Gym Kings
A youtube video made me remember a clique of kids in highschool who didn't know they were a clique. They didn't know because me and my clique never told them.This is the link. I don't recommend watching it, though. It's a real peice of shit video.
We called them Gym Kings. They were guys and girls who, because they were never good enough to play on real sports teams, made gym class their sole forum for acheiving athletic glory. Always the de facto captians in flag football and always willing to peg the deaf kid in a tight game of battle pins, the Gym Kings believed that legends were made in those twenty minutes before fourth period lunch.
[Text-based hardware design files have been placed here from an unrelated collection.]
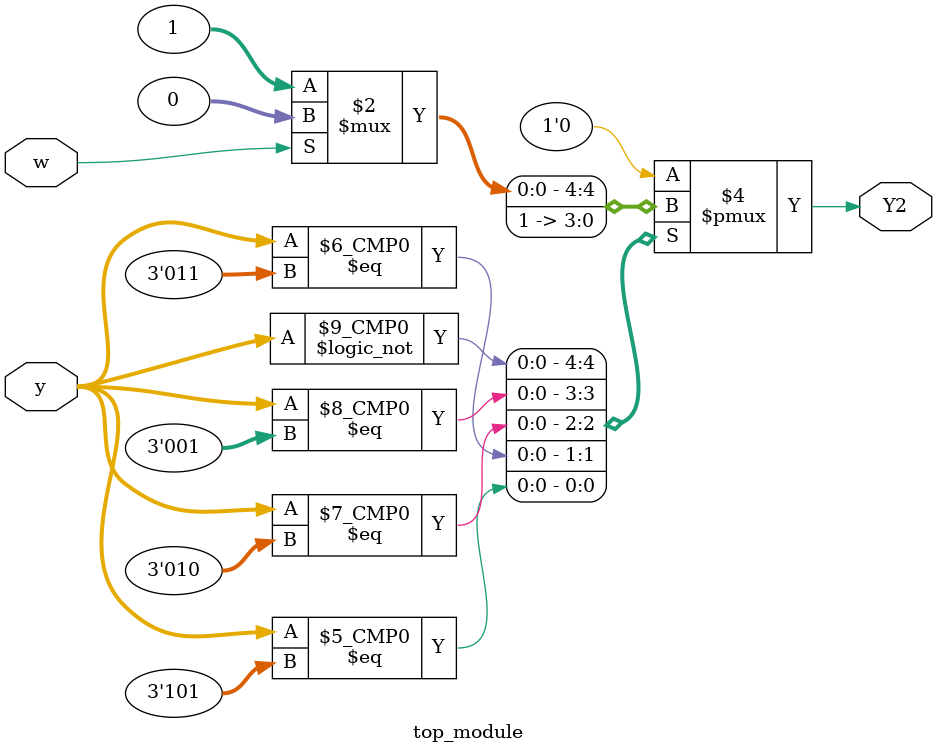
<source format=sv>
module top_module(
    input [3:1] y,
    input w,
    output reg Y2);

    always @(*) begin
        case (y)
            // Next state logic for Y2
            3'b000: Y2 = (w) ? 0 : 1;
            3'b001: Y2 = 1;
            3'b010: Y2 = 1;
            3'b011: Y2 = 1;
            3'b100: Y2 = 0;
            3'b101: Y2 = 1;
            default: Y2 = 0;
        endcase
    end

endmodule

</source>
Once in a while, though, there was a reality check. When the actual captain of an actual highschool sports team had enough of Gym King-antics (ususally if they felt distracted from flirting with hot freshmen) they would, in a matter of minutes, crush a Gym King's team, so severely, as to make the score board totally irrelevant. After Kenya Johnson busted Sean Delaney's (King of all Gym Kings) nose with a spiked serve that he saw comming, the Gym Kings got the message that there were to be limits on phony bravura.
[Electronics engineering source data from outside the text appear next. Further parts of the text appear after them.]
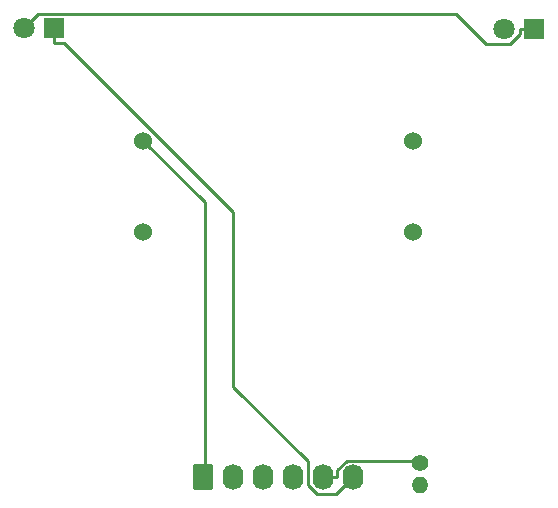
<source format=gbr>
%TF.GenerationSoftware,KiCad,Pcbnew,(6.0.7-1)-1*%
%TF.CreationDate,2023-11-11T10:51:09+10:00*%
%TF.ProjectId,Simmeters Small Engine Replacement,53696d6d-6574-4657-9273-20536d616c6c,rev?*%
%TF.SameCoordinates,Original*%
%TF.FileFunction,Copper,L2,Bot*%
%TF.FilePolarity,Positive*%
%FSLAX46Y46*%
G04 Gerber Fmt 4.6, Leading zero omitted, Abs format (unit mm)*
G04 Created by KiCad (PCBNEW (6.0.7-1)-1) date 2023-11-11 10:51:09*
%MOMM*%
%LPD*%
G01*
G04 APERTURE LIST*
G04 Aperture macros list*
%AMRoundRect*
0 Rectangle with rounded corners*
0 $1 Rounding radius*
0 $2 $3 $4 $5 $6 $7 $8 $9 X,Y pos of 4 corners*
0 Add a 4 corners polygon primitive as box body*
4,1,4,$2,$3,$4,$5,$6,$7,$8,$9,$2,$3,0*
0 Add four circle primitives for the rounded corners*
1,1,$1+$1,$2,$3*
1,1,$1+$1,$4,$5*
1,1,$1+$1,$6,$7*
1,1,$1+$1,$8,$9*
0 Add four rect primitives between the rounded corners*
20,1,$1+$1,$2,$3,$4,$5,0*
20,1,$1+$1,$4,$5,$6,$7,0*
20,1,$1+$1,$6,$7,$8,$9,0*
20,1,$1+$1,$8,$9,$2,$3,0*%
G04 Aperture macros list end*
%TA.AperFunction,ComponentPad*%
%ADD10C,1.524000*%
%TD*%
%TA.AperFunction,ComponentPad*%
%ADD11C,1.400000*%
%TD*%
%TA.AperFunction,ComponentPad*%
%ADD12O,1.400000X1.400000*%
%TD*%
%TA.AperFunction,ComponentPad*%
%ADD13RoundRect,0.250000X-0.620000X-0.845000X0.620000X-0.845000X0.620000X0.845000X-0.620000X0.845000X0*%
%TD*%
%TA.AperFunction,ComponentPad*%
%ADD14O,1.740000X2.190000*%
%TD*%
%TA.AperFunction,ComponentPad*%
%ADD15C,1.800000*%
%TD*%
%TA.AperFunction,ComponentPad*%
%ADD16R,1.800000X1.800000*%
%TD*%
%TA.AperFunction,Conductor*%
%ADD17C,0.250000*%
%TD*%
G04 APERTURE END LIST*
D10*
%TO.P,M1,1*%
%TO.N,/COIL1*%
X168575500Y-90161900D03*
%TO.P,M1,2,-*%
%TO.N,/COIL2*%
X168575500Y-97861900D03*
%TO.P,M1,3*%
%TO.N,/COIL3*%
X191425500Y-97861900D03*
%TO.P,M1,4*%
%TO.N,/COIL4*%
X191425500Y-90161900D03*
%TD*%
D11*
%TO.P,R1,1*%
%TO.N,/BACKLIGHT_+12V*%
X192015500Y-117439600D03*
D12*
%TO.P,R1,2*%
%TO.N,Net-(D1-Pad2)*%
X192015500Y-119339600D03*
%TD*%
D13*
%TO.P,J1,1,Pin_1*%
%TO.N,/COIL1*%
X173635500Y-118664600D03*
D14*
%TO.P,J1,2,Pin_2*%
%TO.N,/COIL2*%
X176175500Y-118664600D03*
%TO.P,J1,3,Pin_3*%
%TO.N,/COIL3*%
X178715500Y-118664600D03*
%TO.P,J1,4,Pin_4*%
%TO.N,/COIL4*%
X181255500Y-118664600D03*
%TO.P,J1,5,Pin_5*%
%TO.N,/BACKLIGHT_+12V*%
X183795500Y-118664600D03*
%TO.P,J1,6,Pin_6*%
%TO.N,/BACKLIGHT_GND*%
X186335500Y-118664600D03*
%TD*%
D15*
%TO.P,D2,2,A*%
%TO.N,Net-(D1-Pad1)*%
X158470500Y-80614600D03*
D16*
%TO.P,D2,1,K*%
%TO.N,/BACKLIGHT_GND*%
X161010500Y-80614600D03*
%TD*%
%TO.P,D1,1,K*%
%TO.N,Net-(D1-Pad1)*%
X201665500Y-80684600D03*
D15*
%TO.P,D1,2,A*%
%TO.N,Net-(D1-Pad2)*%
X199125500Y-80684600D03*
%TD*%
D17*
%TO.N,/BACKLIGHT_+12V*%
X191813100Y-117237200D02*
X192015500Y-117439600D01*
X185820500Y-117237200D02*
X191813100Y-117237200D01*
X184990800Y-118066900D02*
X185820500Y-117237200D01*
X184990800Y-118664600D02*
X184990800Y-118066900D01*
X183795500Y-118664600D02*
X184990800Y-118664600D01*
%TO.N,/BACKLIGHT_GND*%
X184902700Y-120097400D02*
X186335500Y-118664600D01*
X183301500Y-120097400D02*
X184902700Y-120097400D01*
X182525500Y-119321400D02*
X183301500Y-120097400D01*
X182525500Y-117300300D02*
X182525500Y-119321400D01*
X176204200Y-110979000D02*
X182525500Y-117300300D01*
X176204200Y-96191200D02*
X176204200Y-110979000D01*
X161852900Y-81839900D02*
X176204200Y-96191200D01*
X161010500Y-81839900D02*
X161852900Y-81839900D01*
X161010500Y-80614600D02*
X161010500Y-81839900D01*
%TO.N,Net-(D1-Pad1)*%
X159695900Y-79389200D02*
X158470500Y-80614600D01*
X195054600Y-79389200D02*
X159695900Y-79389200D01*
X197595800Y-81930400D02*
X195054600Y-79389200D01*
X199653900Y-81930400D02*
X197595800Y-81930400D01*
X200440200Y-81144100D02*
X199653900Y-81930400D01*
X200440200Y-80684600D02*
X200440200Y-81144100D01*
X201665500Y-80684600D02*
X200440200Y-80684600D01*
%TO.N,/COIL1*%
X173766800Y-118533300D02*
X173635500Y-118664600D01*
X173766800Y-95353200D02*
X173766800Y-118533300D01*
X168575500Y-90161900D02*
X173766800Y-95353200D01*
%TD*%
M02*

</source>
Those same Gym Kings are now adults in the world. They are not hard to find. They are the ball-busting door men and women at your office, guys who stay sober for karaoke night, they are regular callers on conservative talk radio...
2 Comments:
aaaaaaaaaaahhh memories.
what did you call the people who got out of going to gym class on every possible occasion for "female troubles." i had dodge ball trauma what can i say?
Lisa
We called them--everybody else. Gym was LAME!!